TASK STATEMENT → In the Regal Beloit earnings text below, give the part from "Organic sales suffered" to "impact of 0.7%." again, substituting "pool equipment market" for "pool pump market".

TEXT BLOCK →
"""

Will the recent negative trend continue leading up to its next earnings release, or is Regal Beloit due for a breakout? Before we dive into how investors and analysts have reacted as of late, let's take a quick look at the most recent earnings report in order to get a better handle on the important catalysts.
Regal Beloit reported lackluster fourth-quarter 2019 results due to declining income and revenues. However, the bottom line surpassed estimates by 0.8%. The company reported relatively weak results after its earnings surpassed estimates by 1.5% in the third quarter of 2019.
Adjusted earnings were $1.25 per share, surpassing the Zacks Consensus Estimate of $1.24. However, the bottom line declined 4.6% from the year-ago quarter’s $1.31 on weak sales and falling margins.
Adjusted earnings in 2019 were $5.49 per share, down 2.7% from $5.64 in 2018. The decline was primarily attributable to lower revenues.
Core Sales, Divestments and Forex Woes
In the reported quarter, Regal Beloit’s net sales were $738.2 million, declining 16.3% year over year. Organic sales fell 9.3%, while forex woes and divestments had adverse impact of 0.5% and 6.5%, respectively.
In 2019, Regal Beloit’s net sales were $3,238 million, declining 11.2% year over year. Organic sales fell 5.7%, while forex woes and divestments had adverse impact of 1.1% and 5.3%, respectively.
Further, the top line lagged the Zacks Consensus Estimate of $742 million by 0.5%.
Excluding the impact of divested businesses, the company’s adjusted net sales in the reported quarter were $738 million, down 9.8% year over year. Its full-year adjusted net sales were $3,185.2 million, down 5.8%.
Per the latest reporting structure, Regal Beloit’s reports results under four segments — Commercial Systems, Industrial Systems, Climate Solutions and Power Transmission Solutions. The quarterly segmental results are briefly discussed below:
Commercial Systems’ revenues, representing 27.4% of net sales, were $202 million, down 26.1% year over year. Organic sales in the reported quarter declined 10.4%, while divestments resulted in an adverse impact of 15.1%. Also, forex woes affected sales by 0.6%.
Organic sales suffered from weakness in North American general industry along with continued inventory reduction in the pool pump market in North America. Also, the effect of 80/20 account pruning played spoilsport.
Industrial Systems’ revenues, representing 18.7% of net sales, were $138 million, down 15.6% year over year. Organic sales declined 14.2%, while divestments and forex woes resulted in an adverse impact of 0.7%.
Decline in organic sales was primarily attributable to trade uncertainties in North America and China, and delays in power generation project due to end market overcapacity along with the aftermath of 80/20 account pruning. Also, downturn of oil and gas sectors played spoilsport.

"""

DATASET EXTRACT →

"""

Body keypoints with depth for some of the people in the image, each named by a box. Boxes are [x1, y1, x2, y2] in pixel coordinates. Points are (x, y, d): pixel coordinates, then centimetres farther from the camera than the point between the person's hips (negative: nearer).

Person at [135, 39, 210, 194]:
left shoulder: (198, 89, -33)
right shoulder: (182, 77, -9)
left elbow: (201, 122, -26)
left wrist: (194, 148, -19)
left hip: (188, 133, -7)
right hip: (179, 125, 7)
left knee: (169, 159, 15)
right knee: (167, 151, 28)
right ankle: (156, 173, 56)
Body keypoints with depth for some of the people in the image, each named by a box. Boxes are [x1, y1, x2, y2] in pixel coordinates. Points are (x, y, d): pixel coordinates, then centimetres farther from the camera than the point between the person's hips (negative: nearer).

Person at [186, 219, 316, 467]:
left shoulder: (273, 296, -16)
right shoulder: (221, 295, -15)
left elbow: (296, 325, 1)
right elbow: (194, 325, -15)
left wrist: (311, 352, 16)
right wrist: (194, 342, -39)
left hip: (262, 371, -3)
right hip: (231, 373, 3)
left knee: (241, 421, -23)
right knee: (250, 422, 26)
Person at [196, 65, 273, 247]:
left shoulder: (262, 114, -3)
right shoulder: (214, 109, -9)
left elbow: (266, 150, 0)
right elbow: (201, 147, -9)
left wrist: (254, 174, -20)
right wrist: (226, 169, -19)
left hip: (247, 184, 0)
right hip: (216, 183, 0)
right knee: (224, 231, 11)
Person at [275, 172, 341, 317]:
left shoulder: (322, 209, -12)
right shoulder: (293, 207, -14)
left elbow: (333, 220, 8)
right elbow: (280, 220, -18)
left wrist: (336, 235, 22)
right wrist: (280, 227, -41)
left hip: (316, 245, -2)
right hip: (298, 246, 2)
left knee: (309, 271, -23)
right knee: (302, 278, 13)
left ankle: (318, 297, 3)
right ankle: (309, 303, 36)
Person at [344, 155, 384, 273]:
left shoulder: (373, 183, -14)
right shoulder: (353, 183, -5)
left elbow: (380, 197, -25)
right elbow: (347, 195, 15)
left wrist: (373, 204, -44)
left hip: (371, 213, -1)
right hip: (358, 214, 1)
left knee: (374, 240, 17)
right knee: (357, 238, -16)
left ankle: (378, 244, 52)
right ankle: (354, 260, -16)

"""
"""

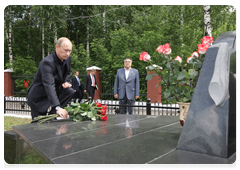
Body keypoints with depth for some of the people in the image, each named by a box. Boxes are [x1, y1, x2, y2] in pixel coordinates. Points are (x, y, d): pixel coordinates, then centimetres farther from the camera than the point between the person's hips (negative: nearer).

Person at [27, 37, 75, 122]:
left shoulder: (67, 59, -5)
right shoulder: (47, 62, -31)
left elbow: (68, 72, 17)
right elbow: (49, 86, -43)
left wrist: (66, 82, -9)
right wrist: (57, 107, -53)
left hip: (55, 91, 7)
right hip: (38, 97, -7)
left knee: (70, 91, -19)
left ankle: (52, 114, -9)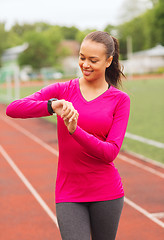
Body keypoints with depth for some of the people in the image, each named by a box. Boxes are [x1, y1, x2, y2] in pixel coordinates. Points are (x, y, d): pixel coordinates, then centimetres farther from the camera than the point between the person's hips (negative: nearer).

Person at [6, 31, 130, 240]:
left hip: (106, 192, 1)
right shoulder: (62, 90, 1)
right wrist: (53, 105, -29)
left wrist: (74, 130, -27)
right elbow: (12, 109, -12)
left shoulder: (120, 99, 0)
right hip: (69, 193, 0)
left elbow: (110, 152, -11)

"""

RESPONSE FOR THIS EXERCISE →
Organic sales suffered from weakness in North American general industry along with continued inventory reduction in the pool equipment market in North America. Also, the effect of 80/20 account pruning played spoilsport.
Industrial Systems’ revenues, representing 18.7% of net sales, were $138 million, down 15.6% year over year. Organic sales declined 14.2%, while divestments and forex woes resulted in an adverse impact of 0.7%.